To solve AC circuit problems, you need to understand the concept of the Power Triangle, which relates three types of power using trigonometry. Think of an AC circuit like a “latte”: the liquid is the useful energy doing work, while the foam represents extra power that does not perform useful work.
- Active Power (P): The real power that does actual work (heating, motor rotation), measured in Watts (W).
\( P = S \cos \phi \) - Reactive Power (Q): The power that oscillates between source and load due to inductors and capacitors, measured in VAR.
\( Q = S \sin \phi \) - Apparent Power (S): The total supplied power, measured in VA.
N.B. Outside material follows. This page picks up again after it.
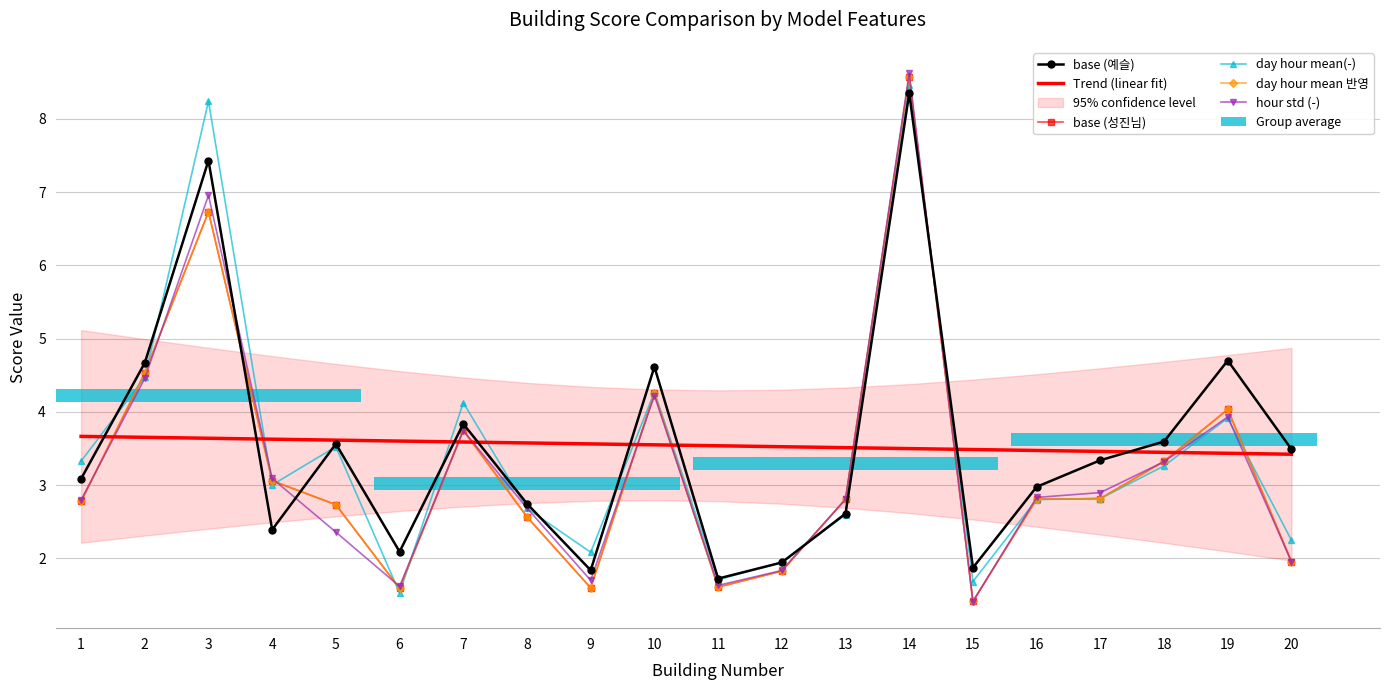

What is the sum of all Trend (linear fit) values?

70.8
\( S = \sqrt{P^2 + Q^2} \)
The Power Factor (PF) represents how effectively the power is being used and is defined as:
\[
\text{PF} = \cos \phi = \frac{\text{Active Power (P)}}{\text{Apparent Power (S)}}
\]
When solving problems where \(Q\) and \(\cos \phi\) are given, and \(P\) is required, we use the tangent relationship from the power triangle:
\[
\tan \phi = \frac{Q}{P}
\]
Rearranging:
\[
P = \frac{Q}{\tan \phi}
\]
To compute step-by-step:
- Given: \( \cos \phi = 0.8 \)
- Using identity: \( \sin^2 \phi + \cos^2 \phi = 1 \)
- \( \sin \phi = \sqrt{1 – 0.8^2} = 0.6 \)
- \( \tan \phi = \frac{\sin \phi}{\cos \phi} = \frac{0.6}{0.8} = 0.75 \)
- \( P = \frac{300}{0.75} = 400 \text{ W} \)
Final Answer: \( P = 400 \text{ W} \)
Quick exam tips:
- If \( \cos \phi = 0.8 \), then \( \sin \phi = 0.6 \) and \( \tan \phi = 0.75 \)
- If \( \cos \phi = 0.6 \), then \( \sin \phi = 0.8 \) and \( \tan \phi \approx 1.33 \)